§ **Extraits de données**
▼▼▼

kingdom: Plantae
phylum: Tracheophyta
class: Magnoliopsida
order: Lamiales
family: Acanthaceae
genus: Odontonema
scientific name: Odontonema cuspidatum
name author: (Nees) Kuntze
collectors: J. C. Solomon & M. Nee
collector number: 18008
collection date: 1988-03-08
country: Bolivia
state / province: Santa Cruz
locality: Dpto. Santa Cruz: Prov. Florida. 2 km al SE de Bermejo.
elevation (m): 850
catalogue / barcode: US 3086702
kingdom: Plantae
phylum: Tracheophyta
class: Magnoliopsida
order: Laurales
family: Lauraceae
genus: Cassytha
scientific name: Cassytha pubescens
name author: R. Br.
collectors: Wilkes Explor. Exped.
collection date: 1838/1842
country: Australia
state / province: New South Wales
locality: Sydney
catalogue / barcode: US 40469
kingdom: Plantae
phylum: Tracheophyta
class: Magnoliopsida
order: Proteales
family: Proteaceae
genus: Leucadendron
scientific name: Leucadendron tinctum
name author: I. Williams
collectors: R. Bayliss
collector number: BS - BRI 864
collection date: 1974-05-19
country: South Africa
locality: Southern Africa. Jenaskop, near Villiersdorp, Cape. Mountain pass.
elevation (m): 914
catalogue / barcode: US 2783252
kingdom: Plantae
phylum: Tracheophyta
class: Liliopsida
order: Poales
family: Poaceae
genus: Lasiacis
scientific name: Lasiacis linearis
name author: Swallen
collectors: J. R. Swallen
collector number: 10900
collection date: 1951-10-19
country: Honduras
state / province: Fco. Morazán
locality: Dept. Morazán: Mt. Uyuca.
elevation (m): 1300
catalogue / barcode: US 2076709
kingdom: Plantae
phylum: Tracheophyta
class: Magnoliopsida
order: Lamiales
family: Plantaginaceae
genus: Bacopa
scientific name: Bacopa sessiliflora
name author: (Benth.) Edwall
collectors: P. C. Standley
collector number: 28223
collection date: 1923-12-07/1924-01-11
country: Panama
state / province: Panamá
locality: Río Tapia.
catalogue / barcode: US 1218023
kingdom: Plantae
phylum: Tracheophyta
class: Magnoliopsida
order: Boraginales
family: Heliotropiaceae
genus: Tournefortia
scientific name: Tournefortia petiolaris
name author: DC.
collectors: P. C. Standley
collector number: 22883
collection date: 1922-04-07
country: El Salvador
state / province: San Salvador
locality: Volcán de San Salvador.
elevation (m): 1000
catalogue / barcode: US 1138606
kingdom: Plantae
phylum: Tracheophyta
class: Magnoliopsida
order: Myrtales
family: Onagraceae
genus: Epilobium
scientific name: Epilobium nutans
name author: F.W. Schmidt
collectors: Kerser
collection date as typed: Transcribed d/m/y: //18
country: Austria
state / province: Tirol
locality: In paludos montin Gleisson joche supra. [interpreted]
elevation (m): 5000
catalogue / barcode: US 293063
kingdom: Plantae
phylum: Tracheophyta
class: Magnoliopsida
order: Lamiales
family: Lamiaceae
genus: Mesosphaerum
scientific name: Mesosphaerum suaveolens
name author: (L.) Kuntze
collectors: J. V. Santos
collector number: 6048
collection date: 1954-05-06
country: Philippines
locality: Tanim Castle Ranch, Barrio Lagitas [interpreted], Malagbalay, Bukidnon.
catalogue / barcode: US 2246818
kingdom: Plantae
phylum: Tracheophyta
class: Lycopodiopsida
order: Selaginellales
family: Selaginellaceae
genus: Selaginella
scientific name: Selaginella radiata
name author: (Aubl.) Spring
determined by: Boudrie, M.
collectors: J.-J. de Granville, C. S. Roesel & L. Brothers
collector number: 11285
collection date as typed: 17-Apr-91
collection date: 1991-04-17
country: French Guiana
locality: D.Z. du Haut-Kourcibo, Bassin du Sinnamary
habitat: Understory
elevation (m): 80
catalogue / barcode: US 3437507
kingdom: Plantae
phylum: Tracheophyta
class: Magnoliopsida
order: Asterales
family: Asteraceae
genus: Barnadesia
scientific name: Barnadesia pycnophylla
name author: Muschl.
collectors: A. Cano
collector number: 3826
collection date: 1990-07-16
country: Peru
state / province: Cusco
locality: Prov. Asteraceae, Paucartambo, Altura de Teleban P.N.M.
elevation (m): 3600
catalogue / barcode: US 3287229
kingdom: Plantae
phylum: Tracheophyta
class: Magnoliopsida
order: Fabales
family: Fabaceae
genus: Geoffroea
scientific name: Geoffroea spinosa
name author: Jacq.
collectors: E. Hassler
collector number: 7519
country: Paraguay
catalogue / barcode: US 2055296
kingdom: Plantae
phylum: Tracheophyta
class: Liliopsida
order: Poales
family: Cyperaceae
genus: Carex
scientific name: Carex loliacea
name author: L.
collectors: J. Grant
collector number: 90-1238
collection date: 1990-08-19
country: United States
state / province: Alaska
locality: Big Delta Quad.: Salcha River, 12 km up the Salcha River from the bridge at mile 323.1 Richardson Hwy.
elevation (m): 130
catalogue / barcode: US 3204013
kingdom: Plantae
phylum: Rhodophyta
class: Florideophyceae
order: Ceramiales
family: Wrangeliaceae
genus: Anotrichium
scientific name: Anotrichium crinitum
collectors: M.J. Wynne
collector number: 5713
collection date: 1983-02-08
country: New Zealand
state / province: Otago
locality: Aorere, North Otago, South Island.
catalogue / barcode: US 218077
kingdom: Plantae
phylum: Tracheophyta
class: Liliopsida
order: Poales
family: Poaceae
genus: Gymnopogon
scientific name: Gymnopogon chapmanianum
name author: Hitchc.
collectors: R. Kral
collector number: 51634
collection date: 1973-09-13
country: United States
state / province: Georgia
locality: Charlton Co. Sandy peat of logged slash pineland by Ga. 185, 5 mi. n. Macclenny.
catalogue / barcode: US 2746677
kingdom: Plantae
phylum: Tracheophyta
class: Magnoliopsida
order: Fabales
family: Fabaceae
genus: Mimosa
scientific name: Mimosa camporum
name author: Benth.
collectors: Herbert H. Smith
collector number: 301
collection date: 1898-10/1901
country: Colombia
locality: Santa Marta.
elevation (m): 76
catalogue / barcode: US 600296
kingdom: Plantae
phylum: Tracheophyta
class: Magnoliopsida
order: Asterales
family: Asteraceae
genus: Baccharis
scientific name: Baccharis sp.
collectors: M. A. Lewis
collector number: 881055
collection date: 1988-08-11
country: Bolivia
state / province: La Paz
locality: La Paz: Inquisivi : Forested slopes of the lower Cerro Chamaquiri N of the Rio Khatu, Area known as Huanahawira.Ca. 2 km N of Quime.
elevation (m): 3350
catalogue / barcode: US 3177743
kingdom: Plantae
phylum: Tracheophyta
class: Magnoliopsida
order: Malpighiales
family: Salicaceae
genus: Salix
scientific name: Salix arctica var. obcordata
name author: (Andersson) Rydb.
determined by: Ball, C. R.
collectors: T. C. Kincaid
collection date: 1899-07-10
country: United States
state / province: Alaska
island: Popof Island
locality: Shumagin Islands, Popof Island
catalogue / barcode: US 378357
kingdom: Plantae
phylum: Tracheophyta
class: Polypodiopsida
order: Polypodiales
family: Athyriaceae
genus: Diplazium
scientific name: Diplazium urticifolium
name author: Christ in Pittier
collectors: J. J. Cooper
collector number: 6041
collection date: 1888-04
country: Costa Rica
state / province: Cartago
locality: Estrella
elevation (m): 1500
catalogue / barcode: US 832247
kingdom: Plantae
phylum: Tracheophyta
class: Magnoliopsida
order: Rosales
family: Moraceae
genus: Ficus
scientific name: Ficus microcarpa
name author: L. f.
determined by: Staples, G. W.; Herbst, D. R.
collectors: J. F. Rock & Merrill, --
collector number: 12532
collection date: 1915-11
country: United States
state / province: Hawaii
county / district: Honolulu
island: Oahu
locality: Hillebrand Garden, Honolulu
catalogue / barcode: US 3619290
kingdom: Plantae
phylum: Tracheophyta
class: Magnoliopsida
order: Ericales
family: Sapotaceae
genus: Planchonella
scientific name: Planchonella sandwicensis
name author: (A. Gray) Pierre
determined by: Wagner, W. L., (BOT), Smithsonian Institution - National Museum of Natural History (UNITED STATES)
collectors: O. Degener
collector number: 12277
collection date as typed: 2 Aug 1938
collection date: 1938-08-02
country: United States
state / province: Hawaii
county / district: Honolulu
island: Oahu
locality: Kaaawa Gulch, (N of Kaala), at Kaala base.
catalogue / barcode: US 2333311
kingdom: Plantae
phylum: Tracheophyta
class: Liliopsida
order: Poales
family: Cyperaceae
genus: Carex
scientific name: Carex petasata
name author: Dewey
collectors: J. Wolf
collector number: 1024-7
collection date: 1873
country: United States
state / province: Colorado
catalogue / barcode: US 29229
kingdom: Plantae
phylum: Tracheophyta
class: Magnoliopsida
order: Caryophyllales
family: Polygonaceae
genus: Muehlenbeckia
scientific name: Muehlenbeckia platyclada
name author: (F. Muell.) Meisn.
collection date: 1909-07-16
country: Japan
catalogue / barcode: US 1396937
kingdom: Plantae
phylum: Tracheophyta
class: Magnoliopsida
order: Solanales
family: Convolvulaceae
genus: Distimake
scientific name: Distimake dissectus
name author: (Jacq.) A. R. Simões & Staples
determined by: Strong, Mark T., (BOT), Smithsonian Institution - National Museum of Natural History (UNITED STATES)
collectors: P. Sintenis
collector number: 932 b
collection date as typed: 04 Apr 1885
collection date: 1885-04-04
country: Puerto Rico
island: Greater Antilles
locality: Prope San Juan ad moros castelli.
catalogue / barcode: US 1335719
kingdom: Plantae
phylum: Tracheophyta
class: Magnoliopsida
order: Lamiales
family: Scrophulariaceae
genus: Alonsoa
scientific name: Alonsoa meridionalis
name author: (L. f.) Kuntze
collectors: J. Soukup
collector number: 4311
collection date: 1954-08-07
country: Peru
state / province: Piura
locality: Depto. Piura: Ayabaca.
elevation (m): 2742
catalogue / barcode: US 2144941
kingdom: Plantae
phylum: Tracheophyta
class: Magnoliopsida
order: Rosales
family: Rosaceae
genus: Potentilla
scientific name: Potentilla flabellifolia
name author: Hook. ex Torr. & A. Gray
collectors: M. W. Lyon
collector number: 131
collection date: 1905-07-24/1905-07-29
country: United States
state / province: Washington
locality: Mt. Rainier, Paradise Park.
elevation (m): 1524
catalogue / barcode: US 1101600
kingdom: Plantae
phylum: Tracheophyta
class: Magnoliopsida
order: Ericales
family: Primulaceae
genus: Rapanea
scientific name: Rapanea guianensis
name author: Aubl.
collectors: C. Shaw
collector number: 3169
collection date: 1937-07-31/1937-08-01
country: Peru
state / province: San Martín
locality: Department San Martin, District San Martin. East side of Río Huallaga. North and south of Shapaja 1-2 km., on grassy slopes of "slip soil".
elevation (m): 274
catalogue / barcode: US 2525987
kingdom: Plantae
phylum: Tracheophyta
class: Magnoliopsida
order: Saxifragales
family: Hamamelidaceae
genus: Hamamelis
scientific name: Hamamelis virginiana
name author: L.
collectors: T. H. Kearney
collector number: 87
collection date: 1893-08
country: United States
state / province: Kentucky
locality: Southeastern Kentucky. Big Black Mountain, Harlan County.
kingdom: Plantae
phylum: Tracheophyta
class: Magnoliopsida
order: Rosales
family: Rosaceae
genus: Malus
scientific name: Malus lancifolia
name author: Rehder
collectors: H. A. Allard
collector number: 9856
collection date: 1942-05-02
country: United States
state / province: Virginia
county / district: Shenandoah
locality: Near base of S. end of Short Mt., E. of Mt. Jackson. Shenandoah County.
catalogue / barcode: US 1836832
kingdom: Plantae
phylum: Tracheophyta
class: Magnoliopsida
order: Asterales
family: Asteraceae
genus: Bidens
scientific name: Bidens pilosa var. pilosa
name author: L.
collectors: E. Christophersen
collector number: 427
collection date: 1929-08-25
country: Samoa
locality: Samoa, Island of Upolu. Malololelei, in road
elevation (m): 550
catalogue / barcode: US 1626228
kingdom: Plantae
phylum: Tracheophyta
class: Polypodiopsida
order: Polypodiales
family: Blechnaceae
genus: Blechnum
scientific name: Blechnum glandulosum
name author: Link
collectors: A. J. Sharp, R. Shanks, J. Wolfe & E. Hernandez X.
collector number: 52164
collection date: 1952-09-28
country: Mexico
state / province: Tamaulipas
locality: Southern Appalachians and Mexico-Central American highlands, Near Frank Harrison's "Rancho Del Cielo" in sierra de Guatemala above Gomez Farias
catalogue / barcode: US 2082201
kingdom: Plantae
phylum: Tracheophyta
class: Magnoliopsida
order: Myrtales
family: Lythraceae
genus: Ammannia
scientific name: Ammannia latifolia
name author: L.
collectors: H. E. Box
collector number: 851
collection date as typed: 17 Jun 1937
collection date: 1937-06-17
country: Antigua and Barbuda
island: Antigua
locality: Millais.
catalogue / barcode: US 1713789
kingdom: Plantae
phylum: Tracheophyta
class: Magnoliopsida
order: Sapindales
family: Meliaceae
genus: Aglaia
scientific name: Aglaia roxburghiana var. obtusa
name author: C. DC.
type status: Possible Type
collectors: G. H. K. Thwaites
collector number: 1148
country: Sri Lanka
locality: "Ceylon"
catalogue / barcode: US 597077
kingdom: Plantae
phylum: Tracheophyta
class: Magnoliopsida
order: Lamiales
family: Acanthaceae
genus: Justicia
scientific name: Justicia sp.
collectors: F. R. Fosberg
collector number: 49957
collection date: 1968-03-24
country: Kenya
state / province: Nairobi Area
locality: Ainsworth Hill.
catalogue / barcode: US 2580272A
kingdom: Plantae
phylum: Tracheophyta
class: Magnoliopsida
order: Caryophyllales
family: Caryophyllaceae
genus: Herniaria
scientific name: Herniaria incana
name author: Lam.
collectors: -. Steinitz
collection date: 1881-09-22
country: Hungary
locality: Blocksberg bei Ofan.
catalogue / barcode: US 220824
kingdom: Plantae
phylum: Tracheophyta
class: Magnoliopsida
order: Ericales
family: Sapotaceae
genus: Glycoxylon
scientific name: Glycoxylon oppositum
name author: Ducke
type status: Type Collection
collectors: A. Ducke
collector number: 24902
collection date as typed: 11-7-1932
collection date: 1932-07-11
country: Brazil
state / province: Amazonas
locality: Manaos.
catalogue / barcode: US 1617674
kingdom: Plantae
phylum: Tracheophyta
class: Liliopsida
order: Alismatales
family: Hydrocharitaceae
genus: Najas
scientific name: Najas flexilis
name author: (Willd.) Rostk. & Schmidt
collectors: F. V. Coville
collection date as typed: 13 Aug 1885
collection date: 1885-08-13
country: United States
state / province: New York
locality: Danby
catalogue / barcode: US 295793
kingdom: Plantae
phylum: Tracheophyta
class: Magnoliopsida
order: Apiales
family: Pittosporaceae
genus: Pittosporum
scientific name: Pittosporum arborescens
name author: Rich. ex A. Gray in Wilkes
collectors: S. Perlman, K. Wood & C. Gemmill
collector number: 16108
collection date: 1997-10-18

▲▲▲

§ **Consigne**
Transformez, s'il vous plaît, en liste numérotée le passage des enregistrements allant de la ligne contenant « scientific name: Diplazium urticifolium » jusqu'à la ligne contenant « name author: (A. Gray) Pierre », ces deux lignes comprises, sans reprendre les lignes vides.

§ **Travail réalisé**
1. scientific name: Diplazium urticifolium
2. name author: Christ in Pittier
3. collectors: J. J. Cooper
4. collector number: 6041
5. collection date: 1888-04
6. country: Costa Rica
7. state / province: Cartago
8. locality: Estrella
9. elevation (m): 1500
10. catalogue / barcode: US 832247
11. kingdom: Plantae
12. phylum: Tracheophyta
13. class: Magnoliopsida
14. order: Rosales
15. family: Moraceae
16. genus: Ficus
17. scientific name: Ficus microcarpa
18. name author: L. f.
19. determined by: Staples, G. W.; Herbst, D. R.
20. collectors: J. F. Rock & Merrill, --
21. collector number: 12532
22. collection date: 1915-11
23. country: United States
24. state / province: Hawaii
25. county / district: Honolulu
26. island: Oahu
27. locality: Hillebrand Garden, Honolulu
28. catalogue / barcode: US 3619290
29. kingdom: Plantae
30. phylum: Tracheophyta
31. class: Magnoliopsida
32. order: Ericales
33. family: Sapotaceae
34. genus: Planchonella
35. scientific name: Planchonella sandwicensis
36. name author: (A. Gray) Pierre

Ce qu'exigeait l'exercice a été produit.